世界観は『マッドマックス』に似てきた感じだ。
とりわけ前半はゾンビ版『マッドマックス』といった趣。

一応続編であるが、作品としてのパワーは一作ごとに確実に低下している印象を受けた。
1.2を観ていなくても、おそらく見ておけばよかったという気にさせられることはなさそうだ。この作品は流れがどうこう言う種類の作品ではないし、たとえば原作のゲームを3作目からプレイしても楽しめるように、主人公がたどった過去の経緯などどうでもいい。たしかに1.2作目のシーンが数多くフラッシュバックされるし、アリスの身に起きる変化についても1.2作目を見ていなかったらよくわからないだろう。もちろん、見ておくに超したことはないだろうが、1.2作目を見た直後に3作目を見比べると、この作品の淡泊な映像表現がさらに際だって見えてしまいそうだ。

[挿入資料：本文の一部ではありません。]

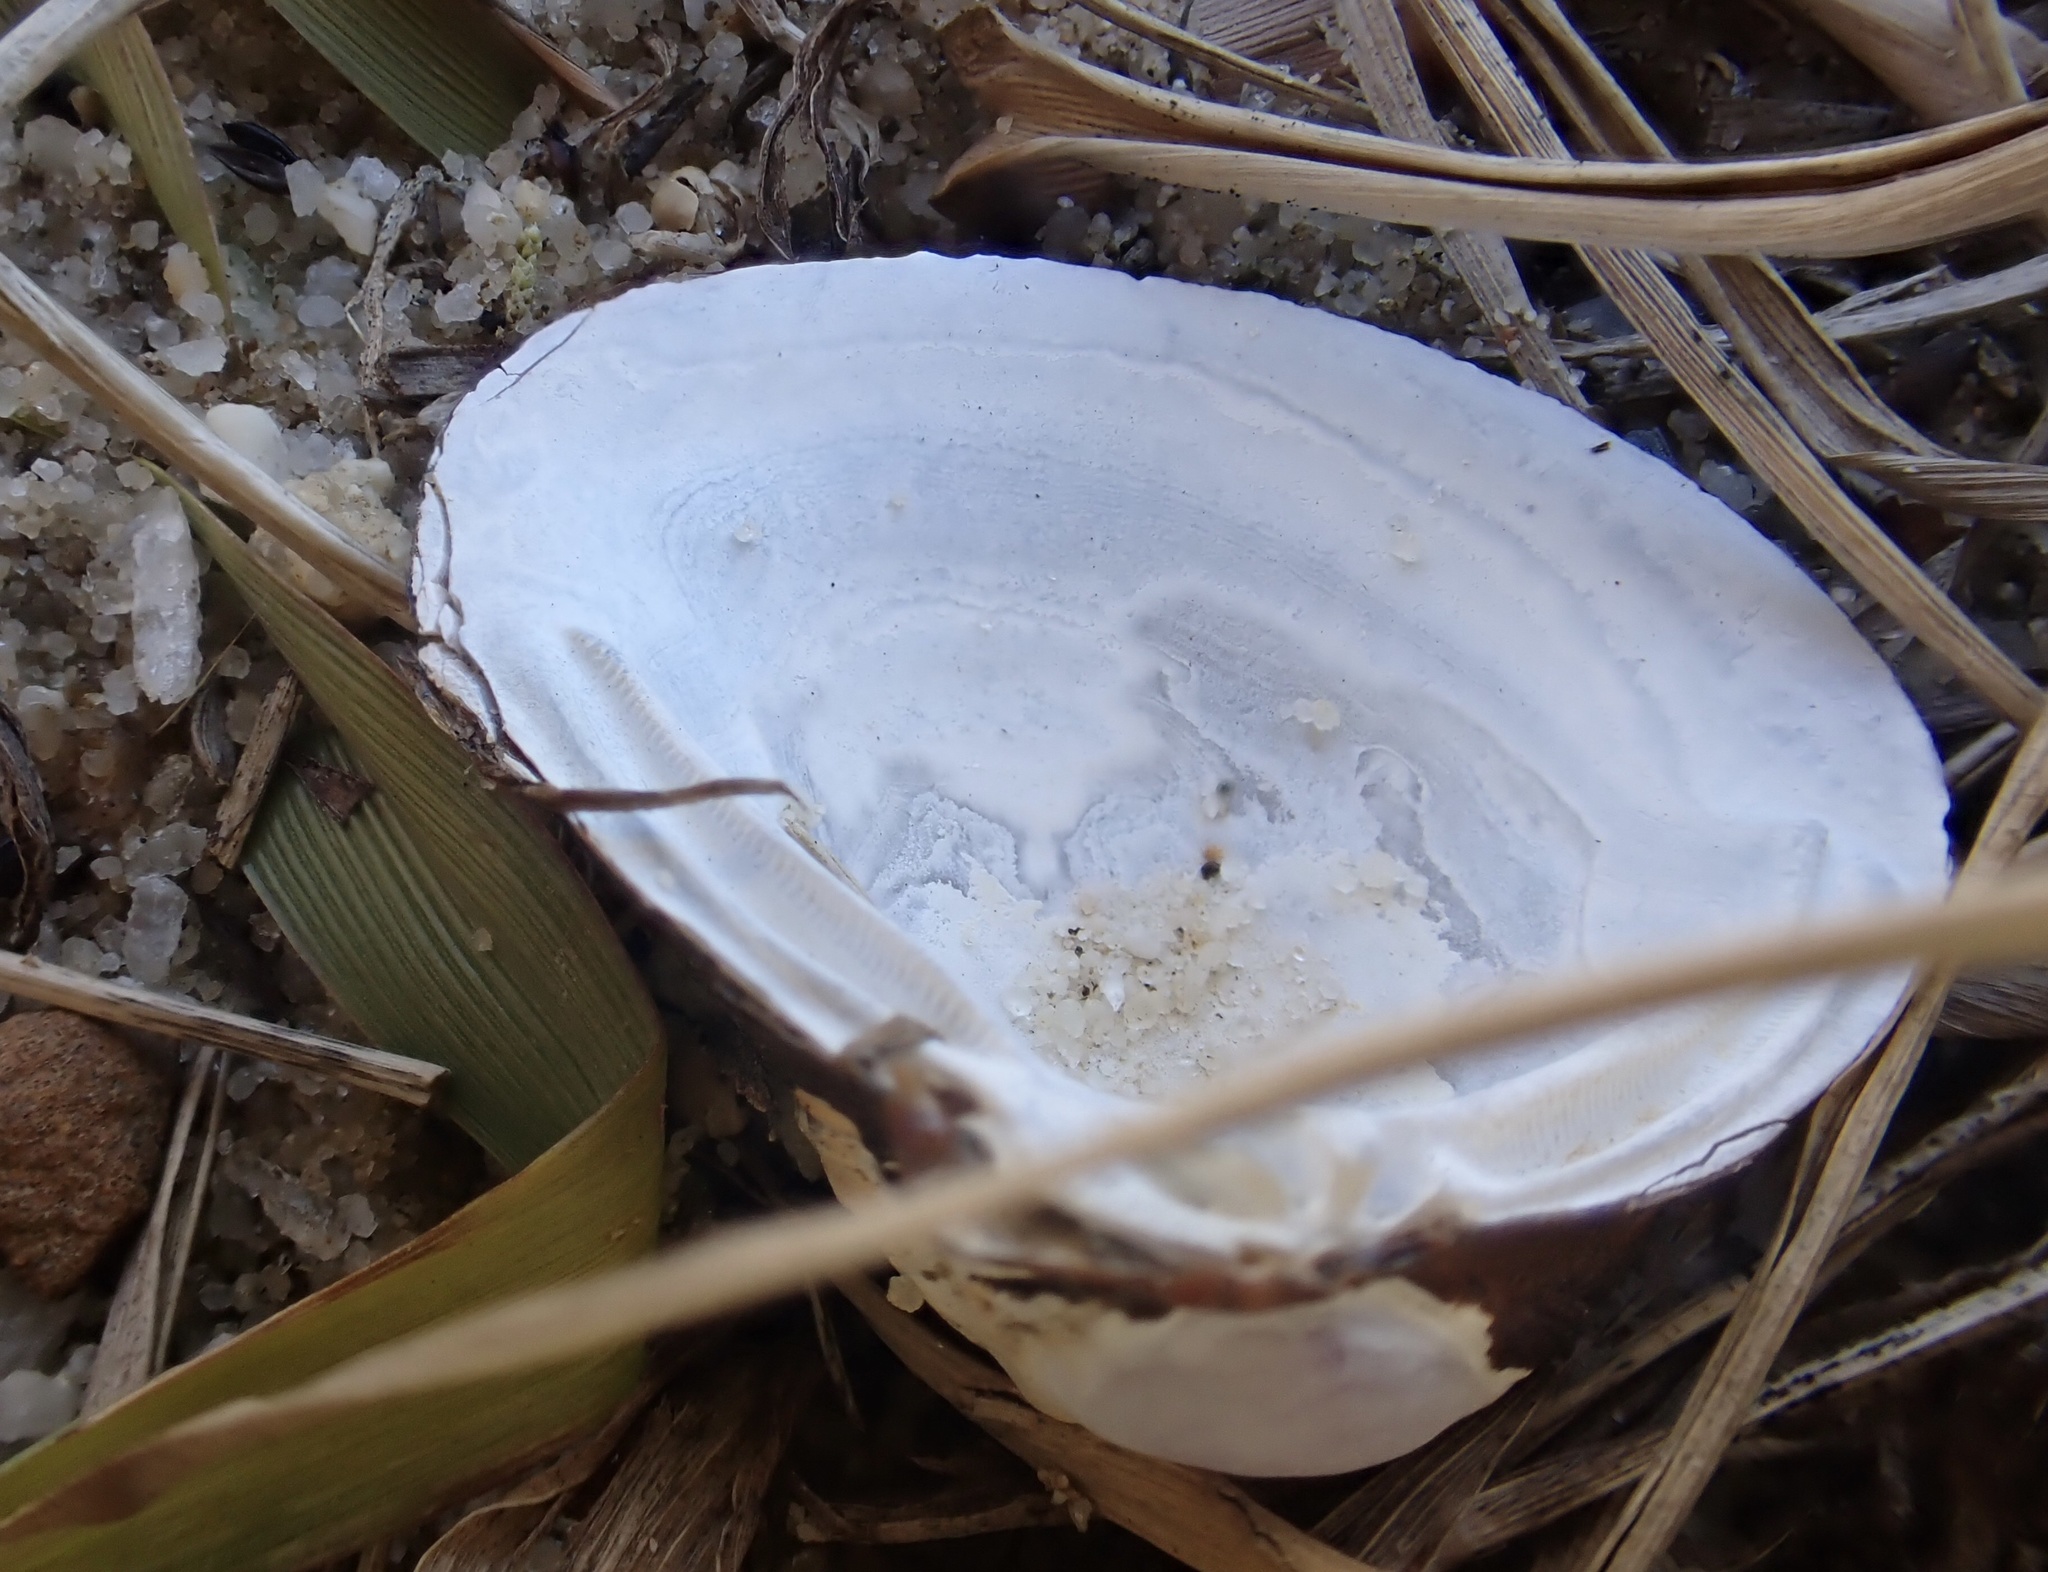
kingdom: Animalia
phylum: Mollusca
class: Bivalvia
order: Venerida
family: Cyrenidae
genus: Corbicula
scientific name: Corbicula fluminea
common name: Asian clam
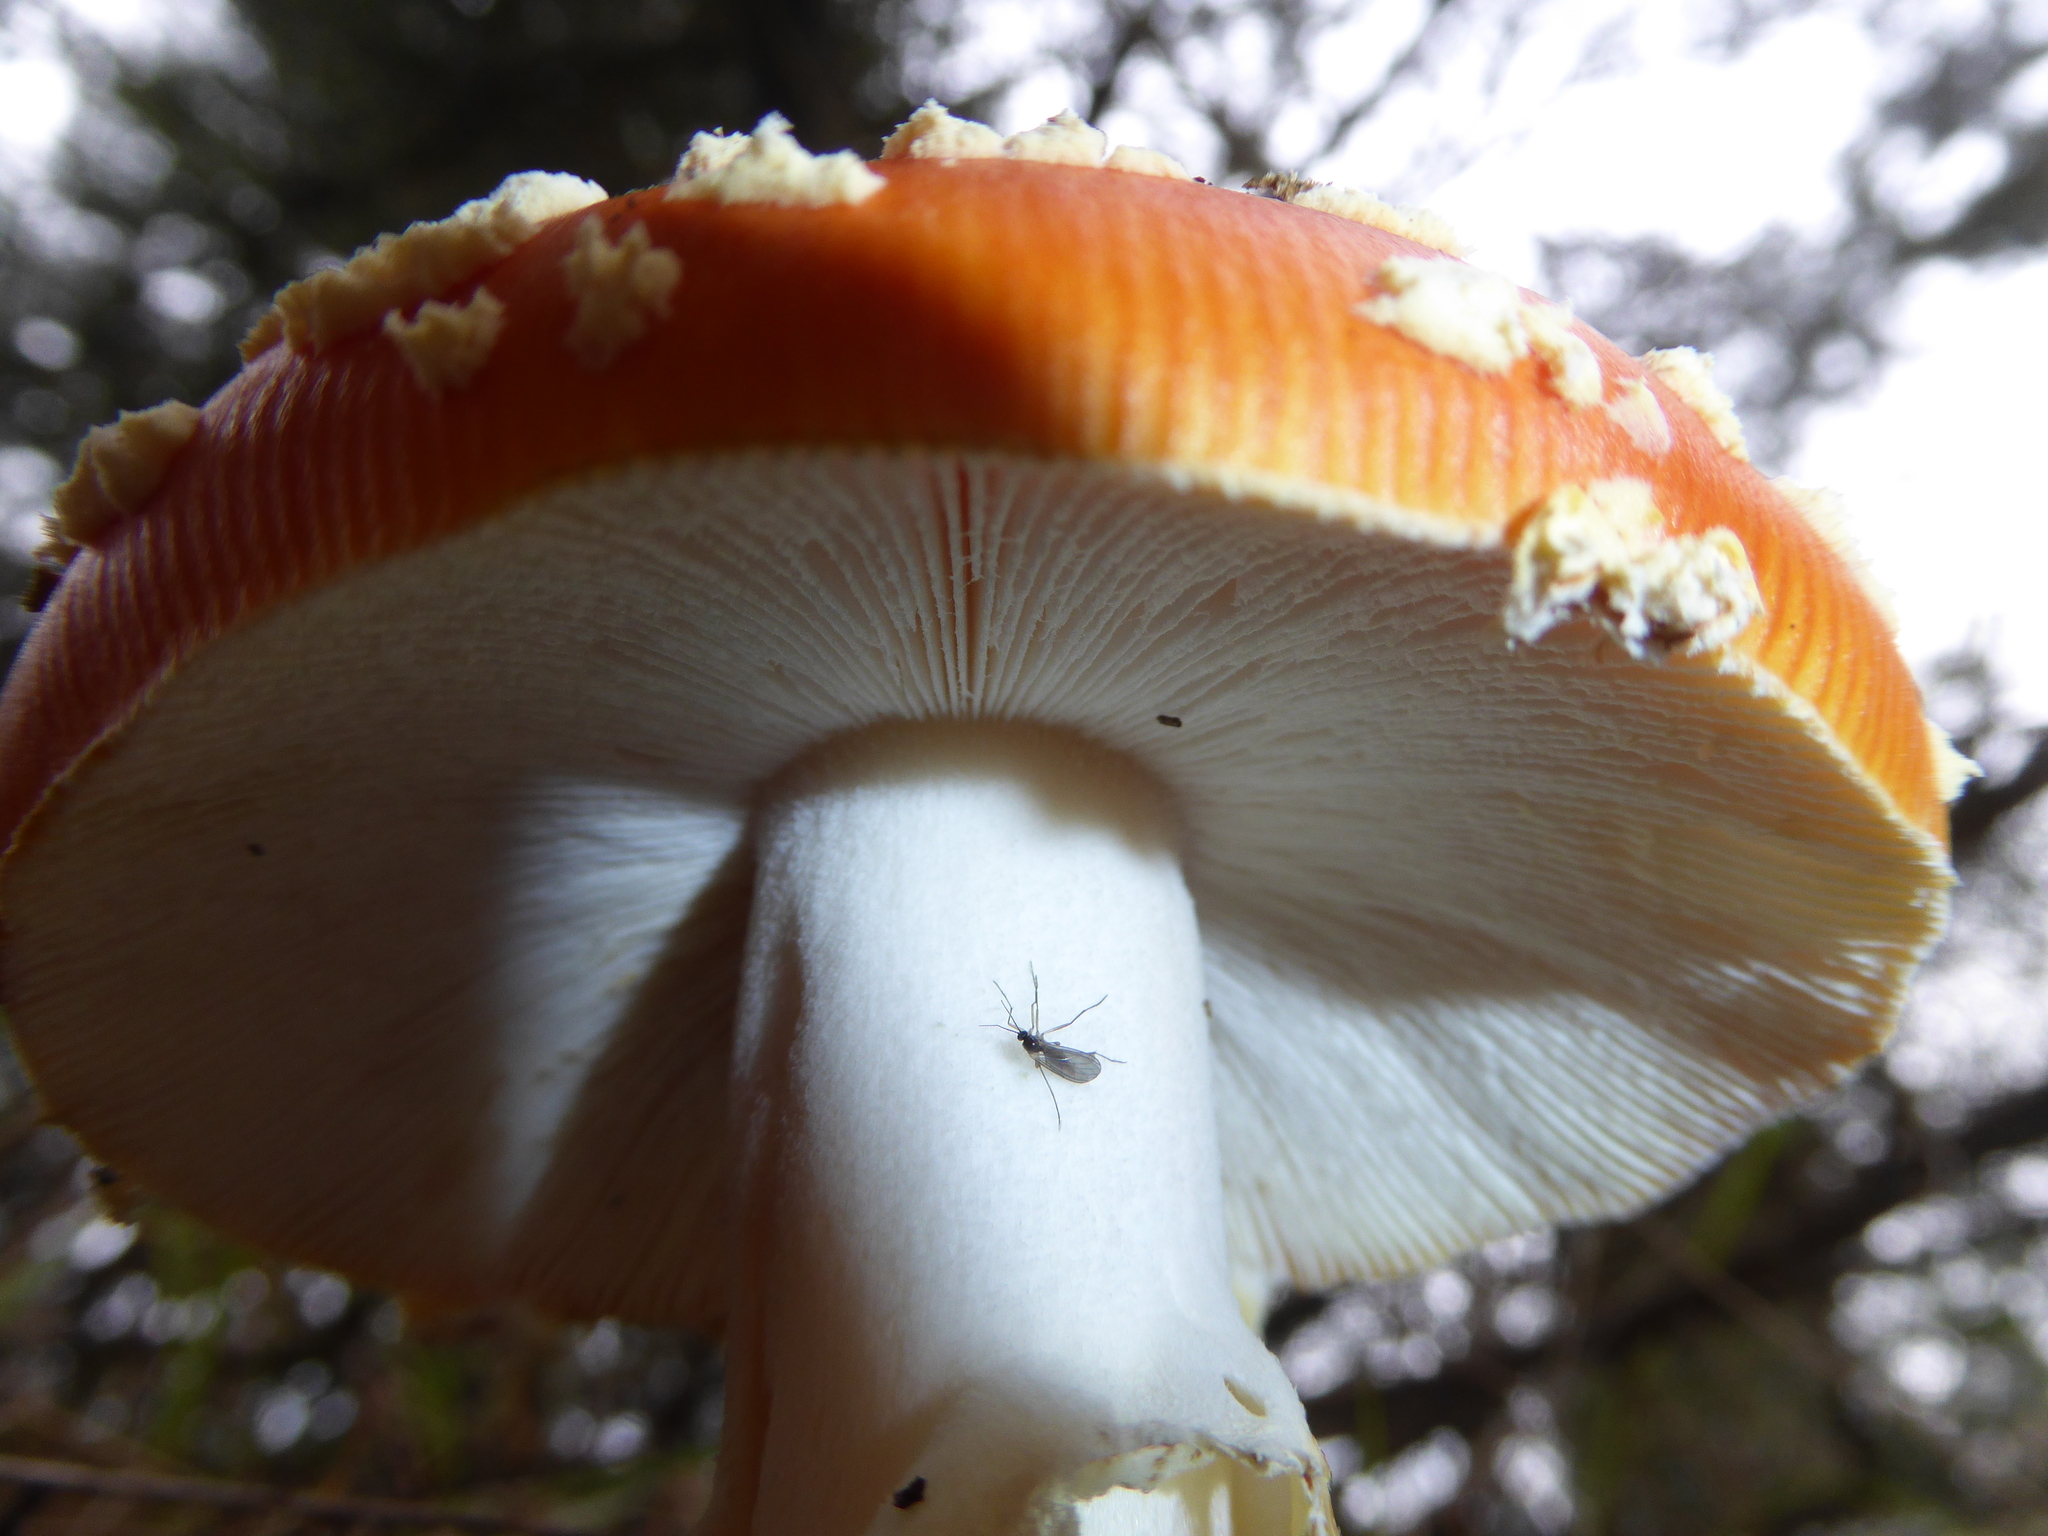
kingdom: Fungi
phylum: Basidiomycota
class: Agaricomycetes
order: Agaricales
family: Amanitaceae
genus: Amanita
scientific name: Amanita muscaria
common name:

そもそもアリスが超人としての能力を発揮する時点で、原作とは別の方向性であるし、画面から伝わってくる緊張感は希薄になる。クライマックスの展開も実にあっさり作られた感じがある。
続編が作られるかどうかはわからないが、作ろうと思えばまだナンボでも作れる感じの終わり方にはなっているな。
100分弱という尺はまぁちょうどいいところか。これ以上長かったらちょっとしんどかったかもしれない。
60点。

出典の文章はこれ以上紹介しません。